Like many residents of the Appalachian Mountain communities of that time, Naval Lt. Brooks had never learned to swim. This presented a serious hurdle, as the Flight Nurse candidates were required to pass a rigorous physical training program, which included eighteen hours of swimming. That part of the training required the nurse to be able to swim for a mile, including under or through burning water, and to be able to tow a victim for forty yards in ten minutes.
By outwitting the schedule, Lt. Brooks would report to Sick Bay for medical attention to her ruptured ear drum just before the end of the class active swimming event sessions. Upon return, she would splash water on her face and hair and dishevel her blouse so that it appeared she was getting dressed, having just climbed out of the water.
This ruse worked and on September 24, 1945, she was designated a Naval Flight Nurse, authorized to wear the coveted Naval Flight Nurse Wings breast insignia. With her new certification, she received orders to proceed to Naval Air Transport in Honolulu, Hawaii.
A wounded transport squadron had been formed from that location in March 1945, based on Guam. The Guam operation was pivotal to the American war effort in the Pacific, particularly following the bloody battles of Iwo Jima and Okinawa. This operation was responsible for transporting the wounded and delivering badly needed units of whole blood and other such supplies. The job of the Flight Nurse was hard and stressful, yet extraordinarily valuable.
Florine was popular among the women and men with whom she served, so it is no surprise that after two years and one month of service, upon leaving the Navy, she married a young Naval flight officer. After the war, they moved to California, where they added two more to their family, a son and a daughter.

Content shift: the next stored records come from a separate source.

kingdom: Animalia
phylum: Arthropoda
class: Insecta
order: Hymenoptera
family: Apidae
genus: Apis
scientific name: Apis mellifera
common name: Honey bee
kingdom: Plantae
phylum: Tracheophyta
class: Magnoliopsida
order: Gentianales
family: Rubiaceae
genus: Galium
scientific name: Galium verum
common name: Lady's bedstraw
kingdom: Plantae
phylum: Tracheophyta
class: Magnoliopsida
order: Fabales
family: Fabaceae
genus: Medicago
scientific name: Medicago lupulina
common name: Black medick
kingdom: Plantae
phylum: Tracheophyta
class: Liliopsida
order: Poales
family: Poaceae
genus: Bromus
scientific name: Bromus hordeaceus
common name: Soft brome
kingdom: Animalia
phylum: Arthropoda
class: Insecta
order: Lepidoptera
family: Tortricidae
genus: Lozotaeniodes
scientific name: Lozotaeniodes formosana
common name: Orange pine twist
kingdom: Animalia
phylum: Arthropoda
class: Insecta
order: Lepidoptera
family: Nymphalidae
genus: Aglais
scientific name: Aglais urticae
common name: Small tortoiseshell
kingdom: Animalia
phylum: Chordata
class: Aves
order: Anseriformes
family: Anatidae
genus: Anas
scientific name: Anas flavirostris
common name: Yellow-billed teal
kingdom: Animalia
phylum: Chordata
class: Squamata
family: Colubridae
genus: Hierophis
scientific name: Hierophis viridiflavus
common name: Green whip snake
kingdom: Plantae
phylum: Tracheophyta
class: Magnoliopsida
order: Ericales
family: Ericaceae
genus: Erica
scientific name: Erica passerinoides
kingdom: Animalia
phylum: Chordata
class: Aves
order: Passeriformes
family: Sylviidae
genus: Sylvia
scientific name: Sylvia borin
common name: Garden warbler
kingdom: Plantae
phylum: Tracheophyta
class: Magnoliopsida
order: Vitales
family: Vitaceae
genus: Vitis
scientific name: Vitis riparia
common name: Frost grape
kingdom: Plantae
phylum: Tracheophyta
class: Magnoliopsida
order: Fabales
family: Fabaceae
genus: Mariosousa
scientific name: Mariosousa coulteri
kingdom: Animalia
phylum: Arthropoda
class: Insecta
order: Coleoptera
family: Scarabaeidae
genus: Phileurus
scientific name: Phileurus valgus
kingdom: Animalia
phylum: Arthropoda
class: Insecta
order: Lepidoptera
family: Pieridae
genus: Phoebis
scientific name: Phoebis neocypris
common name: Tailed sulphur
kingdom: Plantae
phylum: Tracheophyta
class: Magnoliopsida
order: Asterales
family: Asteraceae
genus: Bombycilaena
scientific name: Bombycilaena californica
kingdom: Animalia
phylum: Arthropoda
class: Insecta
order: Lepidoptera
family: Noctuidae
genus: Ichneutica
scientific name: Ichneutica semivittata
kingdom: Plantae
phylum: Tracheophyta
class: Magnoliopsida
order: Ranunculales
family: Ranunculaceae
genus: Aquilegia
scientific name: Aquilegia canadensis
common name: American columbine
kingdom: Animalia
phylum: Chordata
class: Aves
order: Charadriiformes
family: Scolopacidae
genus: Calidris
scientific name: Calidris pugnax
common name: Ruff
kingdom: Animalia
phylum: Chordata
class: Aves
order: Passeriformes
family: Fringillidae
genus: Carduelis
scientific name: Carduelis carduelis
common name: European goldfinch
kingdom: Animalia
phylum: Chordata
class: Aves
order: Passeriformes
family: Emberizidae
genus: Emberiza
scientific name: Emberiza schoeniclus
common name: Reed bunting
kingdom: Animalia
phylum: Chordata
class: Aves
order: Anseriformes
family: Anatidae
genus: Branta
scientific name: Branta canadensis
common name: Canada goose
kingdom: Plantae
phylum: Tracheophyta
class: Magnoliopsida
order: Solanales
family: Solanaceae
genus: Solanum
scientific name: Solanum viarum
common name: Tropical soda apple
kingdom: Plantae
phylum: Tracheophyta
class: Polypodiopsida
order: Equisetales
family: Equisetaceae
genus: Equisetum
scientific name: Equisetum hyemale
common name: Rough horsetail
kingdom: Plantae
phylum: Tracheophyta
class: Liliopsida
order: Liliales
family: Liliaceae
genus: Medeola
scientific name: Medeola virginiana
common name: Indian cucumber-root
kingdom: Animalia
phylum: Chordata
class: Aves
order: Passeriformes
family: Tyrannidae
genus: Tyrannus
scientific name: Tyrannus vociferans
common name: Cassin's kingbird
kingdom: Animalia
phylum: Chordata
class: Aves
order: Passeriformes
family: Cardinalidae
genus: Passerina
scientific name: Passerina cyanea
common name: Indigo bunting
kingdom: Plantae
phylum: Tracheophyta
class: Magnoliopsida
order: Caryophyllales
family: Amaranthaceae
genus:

In 1963, Florine and her two children moved back to Southwest Virginia. In a short time, she was nursing supervisor at the Appalachian Regional Hospital in Wise where she continued until her retirement. Her days at ARH were happy ones, but she was always Navy in her heart.
She was always Southwest Virginia in her heart, as well. She loved to share the story of the time when she and a couple of friends got lost in Norfolk and were soon being frightened by the unwanted attention of a group of unknown sailors following them.
Even though the nurses outranked them, they were not sure how to handle the delicate situation. However, the rowdies “scattered like cockroaches” when Florine and the others heard the voice of Lieutenant Commander Gothard Bays, one of her high school beaus and who was working that night as Norfolk Shore Patrol, saying “Good evening, Lieutenant Brooks. May I have the pleasure of escorting you and your companions to your residence this evening?” All at once, the comfort of home was not so far away.
From Navy parents to Navy son to Navy granddaughter, three generations of this family have served in uniform. Southwest Virginia’s long, proud tradition of military service continues to this day.